◆ PROBLEM DETAILS:
Find the word "Phone" below. Copy each line that has it.

◆ Items listed in a dataset:
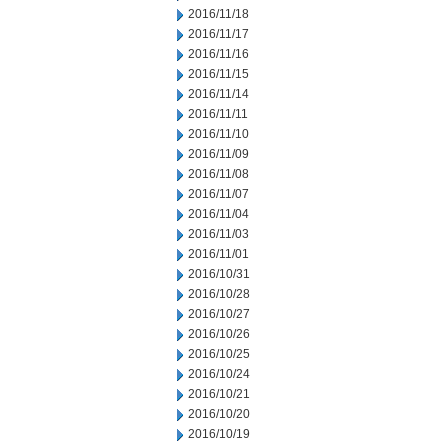
2016/11/18
2016/11/17
2016/11/16
2016/11/15
2016/11/14
2016/11/11
2016/11/10
2016/11/09
2016/11/08
2016/11/07
2016/11/04
2016/11/03
2016/11/01
2016/10/31
2016/10/28
2016/10/27
2016/10/26
2016/10/25
2016/10/24
2016/10/21
2016/10/20
2016/10/19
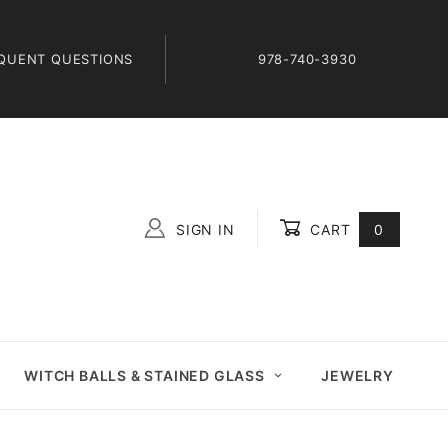
QUENT QUESTIONS
978-740-3930
SIGN IN
CART
0
Global Account Log In
WITCH BALLS & STAINED GLASS
JEWELRY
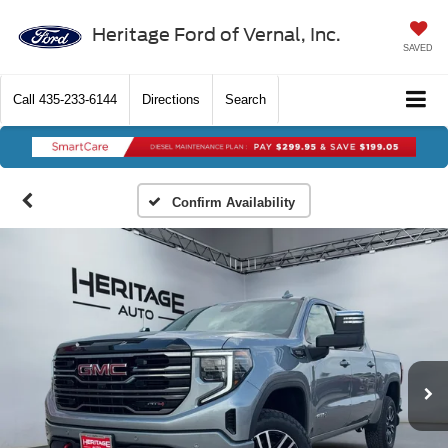
Heritage Ford of Vernal, Inc.
SAVED
Call
435-233-6144
Directions
Search
Confirm Availability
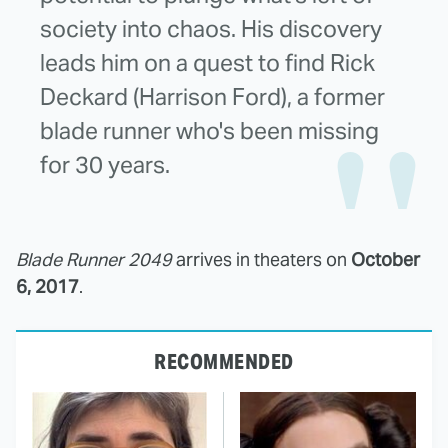
society into chaos. His discovery
leads him on a quest to find Rick
Deckard (Harrison Ford), a former
blade runner who's been missing
for 30 years.
Blade Runner 2049
arrives in theaters on
October
6, 2017
.
RECOMMENDED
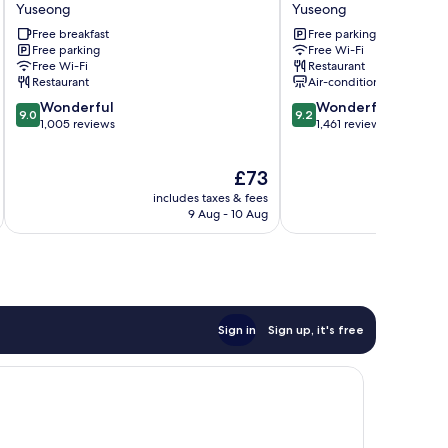
Stendhal
CITY
Yuseong
Yuseong
Yuseong
HOTEL
Free breakfast
Free parking
DAEJEON
Free parking
Free Wi-Fi
Yuseong
Free Wi-Fi
Restaurant
Restaurant
Air-conditioning
9.0
9.2
Wonderful
Wonderful
9.0
9.2
out
out
1,005 reviews
1,461 reviews
of
of
10,
10,
The
£73
Wonderful,
Wonderful,
price
1,005
1,461
includes taxes & fees
inc
is
reviews
reviews
9 Aug - 10 Aug
£73
Sign in
Sign up, it's free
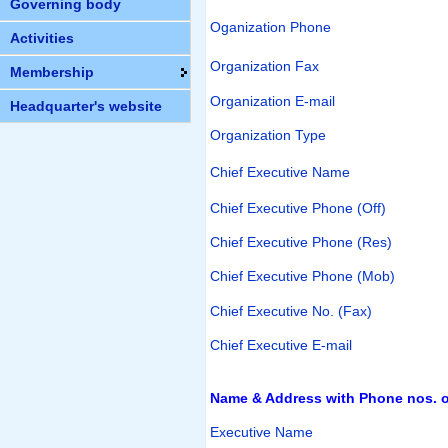
Governing body
Oganization Phone
Activities
Organization Fax
Membership
Organization E-mail
Headquarter's website
Organization Type
Chief Executive Name
Chief Executive Phone (Off)
Chief Executive Phone (Res)
Chief Executive Phone (Mob)
Chief Executive No. (Fax)
Chief Executive E-mail
Name & Address with Phone nos. of
Executive Name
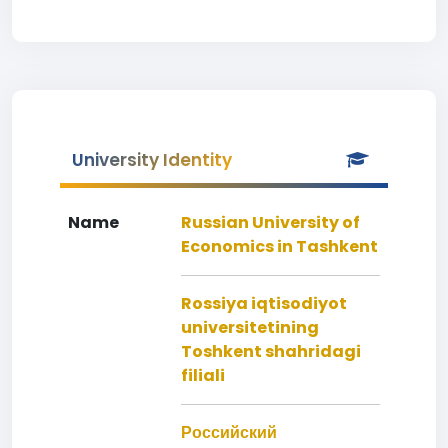
University Identity
Name
Russian University of
Economics in Tashkent
Rossiya iqtisodiyot
universitetining
Toshkent shahridagi
filiali
Российский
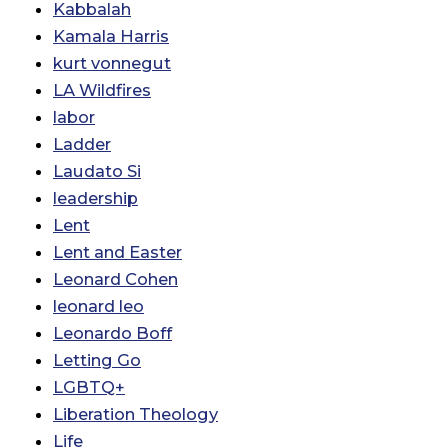
Kabbalah
Kamala Harris
kurt vonnegut
LA Wildfires
labor
Ladder
Laudato Si
leadership
Lent
Lent and Easter
Leonard Cohen
leonard leo
Leonardo Boff
Letting Go
LGBTQ+
Liberation Theology
Life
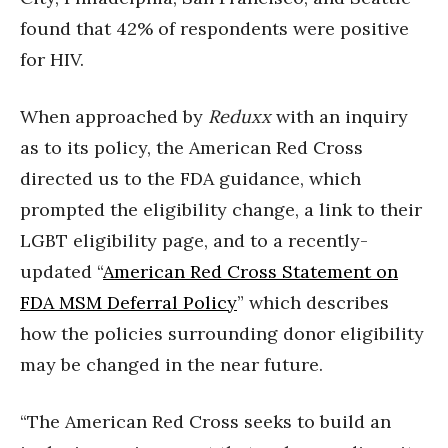
found that 42% of respondents were positive
for HIV.
When approached by
Reduxx
with an inquiry
as to its policy, the American Red Cross
directed us to the FDA guidance, which
prompted the eligibility change, a link to their
LGBT eligibility page, and to a recently-
updated “
American Red Cross Statement on
FDA MSM Deferral Policy
” which describes
how the policies surrounding donor eligibility
may be changed in the near future.
“The American Red Cross seeks to build an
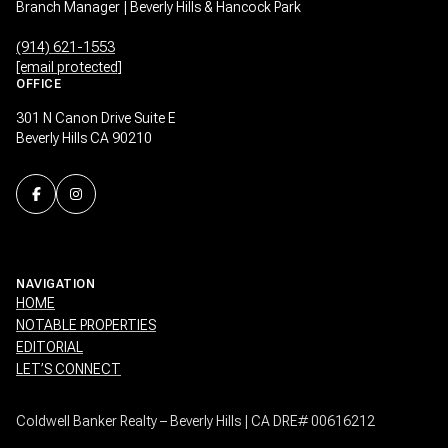
Branch Manager | Beverly Hills & Hancock Park
(914) 621-1553
[email protected]
OFFICE
301 N Canon Drive Suite E
Beverly Hills CA 90210
NAVIGATION
HOME
NOTABLE PROPERTIES
EDITORIAL
LET’S CONNECT
Coldwell Banker Realty – Beverly Hills | CA DRE# 00616212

◆ RESPONSE TO THIS EXERCISE:
Oganization Phone
Chief Executive Phone (Off)
Chief Executive Phone (Res)
Chief Executive Phone (Mob)
Name & Address with Phone nos. of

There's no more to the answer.